Proprio come gli antichi polinesiani, i partecipanti caricano la frutta su un bastone – lo stesso peso alle due estremità – e la issano in bilico su una spalla; quindi, con un movimento rotatorio del collo la fanno scivolare sull’altra, correndo per arrivare primi alla gara di corsa con la frutta. Il peso? 30 chili per giovani e donne, 50 per i senior. Si rinnova così quella che era un tempo la quotidianità, quando si andava nel fondo delle vallate a raccogliere i fe’i (Musa troglodytarum) per poter nutrire la famiglia.
Ancora oggi, una volta l’anno, per la festa delle arance, i Mā’ohi si arrampicano sugli altipiani per ridiscenderne carichi di frutti. Gli aranci piantati dai missionari a livello del mare non sono sopravvissuti ai parassiti dei tropici, mentre si sono salvati quelli in montagna. I portatori abituali sfoggiano una gobba di grasso, segno lasciato dal pesante giogo del bastone, ben in equilibrio per non far scivolare nelle scarpate l’uomo che lo trasporta.
(Che fine fa la frutta con la quale si corre? Be’, proprio ora sto mangiando una delle banane!)
Tocca poi al tirassegno: gli atleti riescono a colpire una noce di cocco in cima a un palo… e ci riescono in tanti, come dimostrano i numerosi giavellotti bene infissi nel legno del frutto. È tutta questione di testa: il lancio va accompagnato con un sibilo tra i denti appena percettibile e con la forza del pensiero. Sono belli, vestiti di solo pareu mentre si sfidano, dardo dopo dardo.
Sollevamento pesi: le schiene si piegano sotto il gravame della pietra che va sollevata, appoggiata sulla spalla e tenuta in equilibrio con un braccio teso. Vince il più rapido. Il campione in carica è l’unico che riesce a sollevare un macigno di 160 chili, unto di mono’i tanto per complicare la presa. Eriatara Ratia, il gigante di Tubua’i, quest’anno ha sollevato in 4”27 una pietra di 150 chili… Dopo il concorso è riuscito a sollevarne una di 175 chili, davanti agli occhi attoniti degli spettatori!
E poi i cocchi, tanti cocchi, un sacco di cocchi: vince la prima squadra che riesca ad aprirli e a separare la polpa bianca dalla noce. Frenetica l’attività dei tre componenti: uno spacca con l’accetta mentre gli altri due scavano con l’apposito attrezzo.

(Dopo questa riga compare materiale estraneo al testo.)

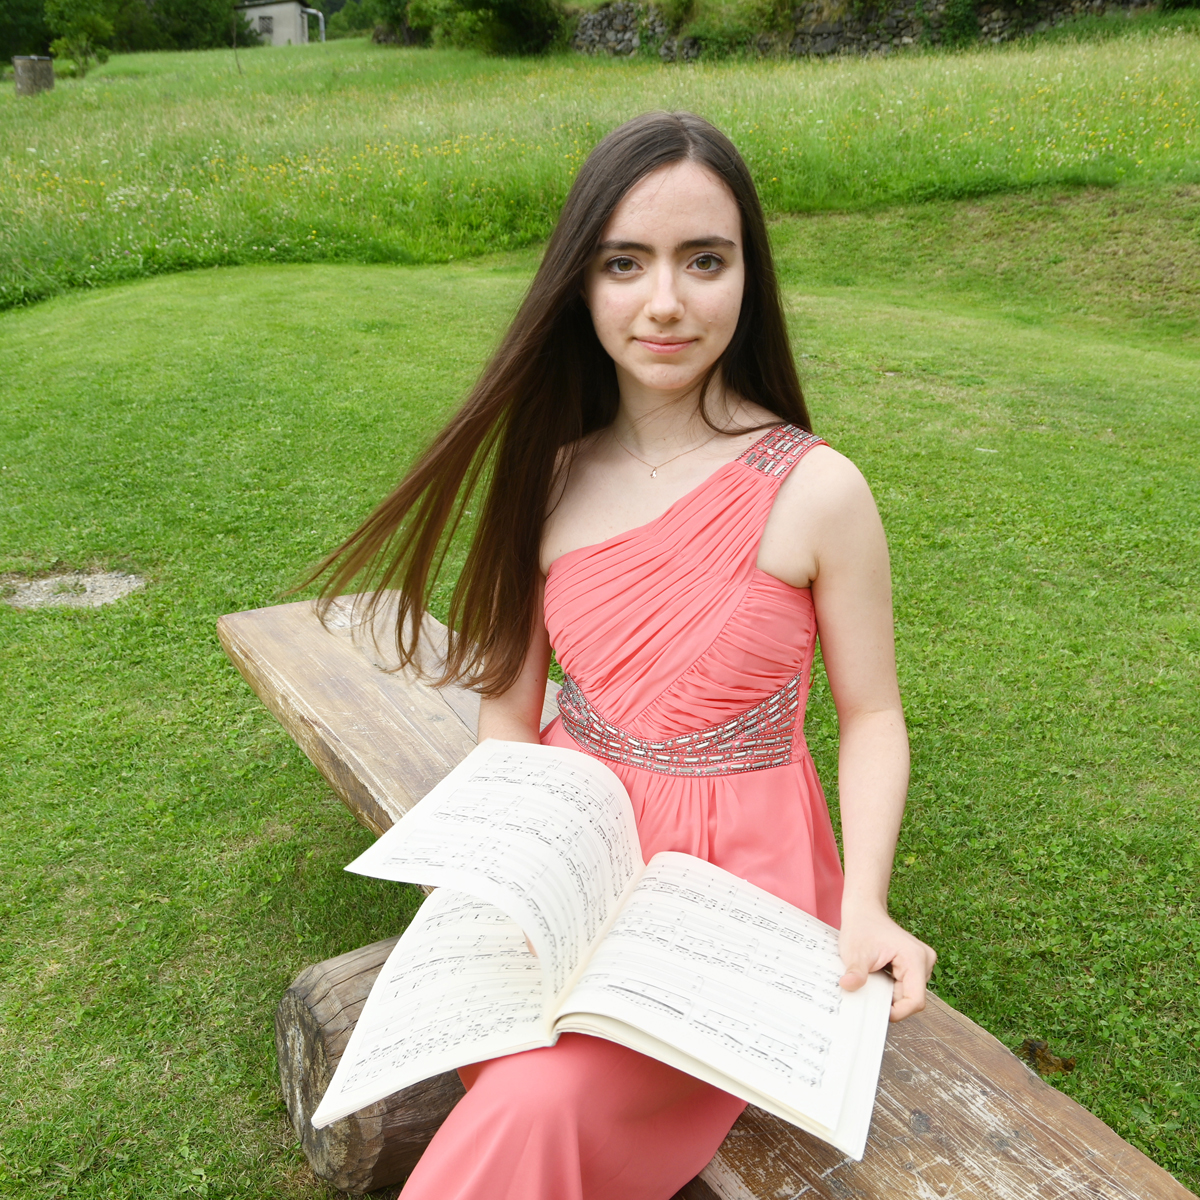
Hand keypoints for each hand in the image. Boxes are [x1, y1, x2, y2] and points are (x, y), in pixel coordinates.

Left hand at [838, 906, 935, 1022]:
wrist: (864, 911)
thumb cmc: (861, 927)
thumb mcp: (855, 952)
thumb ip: (856, 972)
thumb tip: (848, 986)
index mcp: (915, 958)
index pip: (916, 1000)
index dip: (899, 1012)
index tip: (878, 1013)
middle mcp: (924, 960)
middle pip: (912, 998)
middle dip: (891, 1001)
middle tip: (869, 994)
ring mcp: (922, 962)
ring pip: (909, 993)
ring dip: (890, 993)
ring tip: (873, 981)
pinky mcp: (915, 965)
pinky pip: (906, 986)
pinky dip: (891, 987)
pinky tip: (878, 978)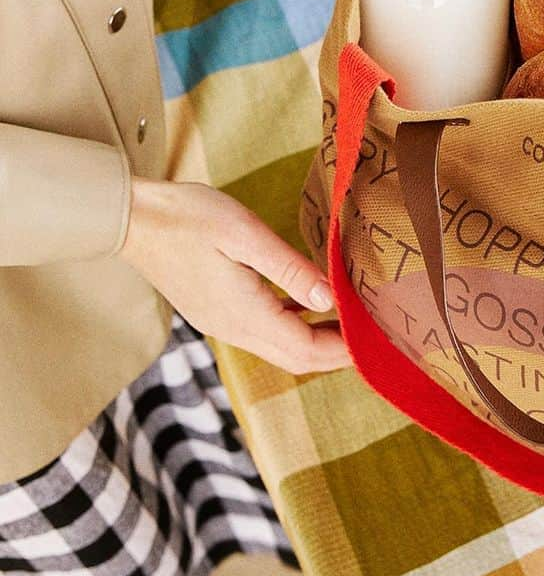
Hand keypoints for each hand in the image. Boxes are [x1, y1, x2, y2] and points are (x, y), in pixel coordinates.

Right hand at [120, 178, 350, 375]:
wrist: (134, 218)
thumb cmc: (189, 218)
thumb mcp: (245, 235)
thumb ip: (290, 270)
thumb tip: (329, 299)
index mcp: (244, 315)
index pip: (306, 350)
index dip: (344, 348)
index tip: (377, 337)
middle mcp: (233, 329)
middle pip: (296, 358)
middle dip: (337, 352)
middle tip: (373, 334)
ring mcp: (222, 323)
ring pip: (280, 348)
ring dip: (317, 341)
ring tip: (350, 321)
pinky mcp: (216, 311)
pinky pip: (264, 332)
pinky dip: (294, 326)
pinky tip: (308, 305)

La ciliegina del 2017 è stato il campionato mondiale di salita su palma da cocco, con partecipanti da Samoa e dalle Isole Cook. Proprio un Cook islander ha vinto, salendo velocissimo con ampi balzelloni in poco più di 5 secondi. Non ha partecipato alla gara Olivier Lenoir, capo del gruppo di danza Tahiti Ia Ruru-tu Noa, anche se ha corso con la frutta; era impegnato nella confezione dei costumi vegetali (quando ci si imbarca in un’avventura come la Heiva I Tahiti, il tempo non basta mai). Peccato perché è capace di arrampicarsi sulle palme come se fosse la cosa più naturale di questo mondo, “Anche mia madre ci sale”, mi racconta. “Per la competizione è facile, più difficile salire a lavorare, quando c’è vento e il tronco ondeggia… Non bisogna assolutamente soffrire di vertigini! E fare tanta attenzione, spesso capitano incidenti”. Per non parlare della discesa, non semplice anch’essa, poiché ci si può ferire se si scivola sulla corteccia.
La Heiva non è soltanto danza, ma offre la possibilità di ritrovarsi divertendosi con i giochi tradizionali.